А еще позже случился такой эпизод. Страстная любовь к Толстому, желание увидеть его своими глазами, возможно, поговорить хоть минуту толкнули Ивана с азартом и решительностью Бунина-старшего поехать к Толстому. До Ясной Поляны, до Тулы от них было верст сто. Семнадцатилетний юноша взял свою любимую, подаренную отцом Кабардинку, на которой он так много привык скакать по окрестным местам, и отправился в путь. По дороге лежал городок Ефремов, где Ваня прежде тоже никогда не бывал, - Ефремов на самой Красивой Мечи, той, тургеневской, - тоже интересно. Он скакал весь день без отдыха, волнуясь и воображая себе предстоящую встречу. И, конечно, устал, и дня езды до Ясной ему не хватило. Устал до предела, достиг Ефремова, а здесь - ни родных, ни знакомых, денег тоже нет. Пришел в городской сад, сел на скамейку, потом прилег. И заснул. Проснулся только на рассвете нового дня, застыл. Идти не к кому, на гостиницу денег нет.

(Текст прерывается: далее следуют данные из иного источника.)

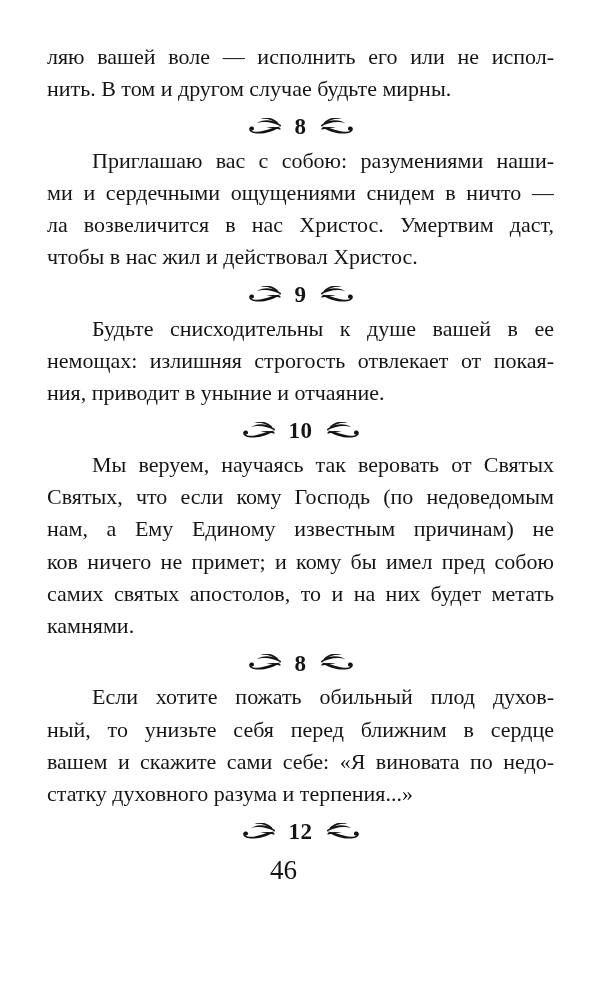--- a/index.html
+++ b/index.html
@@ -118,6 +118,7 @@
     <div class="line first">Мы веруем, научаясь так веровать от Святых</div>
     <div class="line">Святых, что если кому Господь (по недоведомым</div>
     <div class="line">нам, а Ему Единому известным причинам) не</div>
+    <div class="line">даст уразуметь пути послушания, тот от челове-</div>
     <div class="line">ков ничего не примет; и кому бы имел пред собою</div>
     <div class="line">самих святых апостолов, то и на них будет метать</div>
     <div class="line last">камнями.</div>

А до Ясной еще немало, не доехать, и лошадь еле жива. Пришлось повернуть назад. Вернулся, конюх только охнул, до чего барчук загнал бедную Кабардинку. Но все же это был поступок, и все же - будто побывал у Толстого, - воображение, во всяком случае, дорисовало то, чего не сбылось.

Может быть, эта поездка сделала и того больше: нельзя было далее оставаться в глуши, одному, с самим собою, - великий мир вокруг, хочется вырваться, всюду побывать, все увидеть.

Так начались его юношеские, молодые, долгие скитанья.

Росший одиноко и сосредоточенно в своей глуши барчук не так уж круто был отрезан от тех течений, очевидных и подводных, которые бурлили в ту пору - конца одной исторической эпохи и начала другой. Уже судьба любимого брата Юлия могла сказать юноше многое: студент, близкий к народникам, потом к революционерам, арестованный, судимый, отправленный в ссылку, очень образованный и либерально настроенный Юлий Алексеевич был типичным представителем всего демократического движения. Когда Ваня приехал к нему, то попал в среду для него новую и странную. В книге В. Н. Муромцевой живо описано пребывание в Харькове. Жил Юлий в каморке, которую снимал у еврея-портного. Брат был иным, чем в деревне: не тихим, серьезным, а веселым, разговорчивым, душой большой компании молодежи. Даже звали его здесь Жуликом - от Юля - Жюль, но и с намеком на то, как брат провел следователей и избежал Сибири. К молодому поэту отнеслись радушно, но поэзию вообще презирали: все заняты были политической борьбой, а не такими мелочами, как литература. Его приняли, но "он был юноша непокладистый, не скрывал своего отрицательного отношения к тому, что ему не нравилось, бросался в споры со всяким... Жили бедно, часто проводили вечера в спорах, слушали музыку. Иногда тайно приезжал бежавший из ссылки, иной раз и какой-нибудь известный революционер, тогда все подтягивались, вели бесконечные разговоры, обсуждая политическое положение, потом за ужином затягивали революционные песни. Скоро у Вани оказались "друзья" и "враги" , то есть те, кто для него были милы, и те, кто по типу ему были нестерпимы. (А он рано умел узнавать и распознавать людей.) Возненавидел он и некоторые революционные песни, главным образом за фальшь, как, например, "Стеньку Разина" или "Из страны, страны далекой...". Особенно его возмущали строки: "Ради вольного труда, ради вольности веселой собралися мы сюда..."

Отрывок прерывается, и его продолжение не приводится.